---------- EXERCISE TEXT

The game was ported over to the Sega Genesis in 1993 under the title Dune: The Battle For Arrakis.

Dune 2000, a remake released in 1998, took advantage of the numerous advancements made to the RTS genre within the previous six years (you could now control multiple units at once, use the right and middle mouse buttons for easier movement, etc.), and replaced the drawn cutscenes of the original with Westwood Studios' near-trademark Live Action Cutscenes. It also featured slightly more tactical objectives (Rather than "Kill the Harkonnen" you get to "Protect the Fremen from the Harkonnen" then "kill the Harkonnen") and Frank Klepacki (you may have heard of him), one of the original composers for Dune II, returns to score the new music and remix some of the old ones. While the game received mostly lackluster reviews upon release and sold rather poorly compared to other Westwood games, it has since developed a bit of a cult following for being a mostly faithful remake of the original with a number of post-C&C gameplay improvements and far better presentation.

It was followed by a true sequel, Emperor: Battle for Dune, in 2001.

The Dune games featured Geo Effects quite early in the history of Real-Time Strategy. Buildings could only be built on rock, and there were limited rock available, meaning that players had limited base-building opportunities. Further, infantry could be positioned on mountains to protect them from being run over by tanks, and vehicles would move much slower over dunes than just desert plains. And, lest we forget, this is Dune we're talking about here - rock is also a safe haven from the Shai-Hulud.

--------------------
---------- RECORD SET

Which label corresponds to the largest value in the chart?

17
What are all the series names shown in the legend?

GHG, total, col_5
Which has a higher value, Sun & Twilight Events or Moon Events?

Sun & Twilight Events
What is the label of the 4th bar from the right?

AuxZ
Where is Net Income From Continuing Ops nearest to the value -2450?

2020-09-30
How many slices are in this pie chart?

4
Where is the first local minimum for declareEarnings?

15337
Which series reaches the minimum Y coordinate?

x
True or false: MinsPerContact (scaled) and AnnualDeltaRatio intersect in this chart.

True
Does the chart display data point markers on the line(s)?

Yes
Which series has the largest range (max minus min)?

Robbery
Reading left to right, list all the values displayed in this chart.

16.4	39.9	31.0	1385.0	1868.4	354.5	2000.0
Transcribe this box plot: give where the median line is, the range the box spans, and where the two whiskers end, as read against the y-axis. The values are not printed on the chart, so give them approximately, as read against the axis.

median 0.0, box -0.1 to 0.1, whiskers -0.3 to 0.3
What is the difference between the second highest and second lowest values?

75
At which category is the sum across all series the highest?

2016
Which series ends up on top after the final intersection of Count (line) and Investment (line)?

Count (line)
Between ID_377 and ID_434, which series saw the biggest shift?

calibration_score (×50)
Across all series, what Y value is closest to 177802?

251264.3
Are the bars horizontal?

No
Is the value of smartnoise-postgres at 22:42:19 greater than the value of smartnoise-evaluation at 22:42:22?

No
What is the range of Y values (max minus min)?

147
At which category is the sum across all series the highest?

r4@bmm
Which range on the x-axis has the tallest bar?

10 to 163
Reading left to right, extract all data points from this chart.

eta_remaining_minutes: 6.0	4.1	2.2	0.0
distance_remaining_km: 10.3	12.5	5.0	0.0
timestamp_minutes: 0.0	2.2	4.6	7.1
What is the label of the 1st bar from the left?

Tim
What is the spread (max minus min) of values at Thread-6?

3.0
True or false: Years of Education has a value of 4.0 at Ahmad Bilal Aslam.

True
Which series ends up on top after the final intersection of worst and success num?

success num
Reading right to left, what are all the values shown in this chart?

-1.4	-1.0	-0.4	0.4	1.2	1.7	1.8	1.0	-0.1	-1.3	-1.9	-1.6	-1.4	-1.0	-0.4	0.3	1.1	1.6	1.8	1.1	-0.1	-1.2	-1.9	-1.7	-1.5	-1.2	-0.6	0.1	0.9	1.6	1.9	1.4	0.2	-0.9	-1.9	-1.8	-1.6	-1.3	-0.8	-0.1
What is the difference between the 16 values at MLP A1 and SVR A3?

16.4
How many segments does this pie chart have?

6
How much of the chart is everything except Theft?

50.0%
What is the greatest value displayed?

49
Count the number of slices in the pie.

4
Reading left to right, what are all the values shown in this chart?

--------------------

= BRIEF 1 =
From the last paragraph of the Dune games text, list every kind of terrain it names.
= BRIEF 2 =
Answer from the Dune games text:
(a) In what year was the game ported to the Sega Genesis?
(b) In what year did Emperor: Battle for Dune come out?
(c) Who returned to score the new music for Dune 2000?
= BRIEF 3 =
Translate this sentence from the Dune games text into Spanish: "It was followed by a true sequel, Emperor: Battle for Dune, in 2001."

= YOUR SOLUTION 1 =
rock
mountains
dunes
desert plains

= YOUR SOLUTION 2 =
(a) 1993
(b) 2001
(c) Frank Klepacki

= YOUR SOLUTION 3 =
Le siguió una verdadera secuela, Emperor: Battle for Dune, en 2001.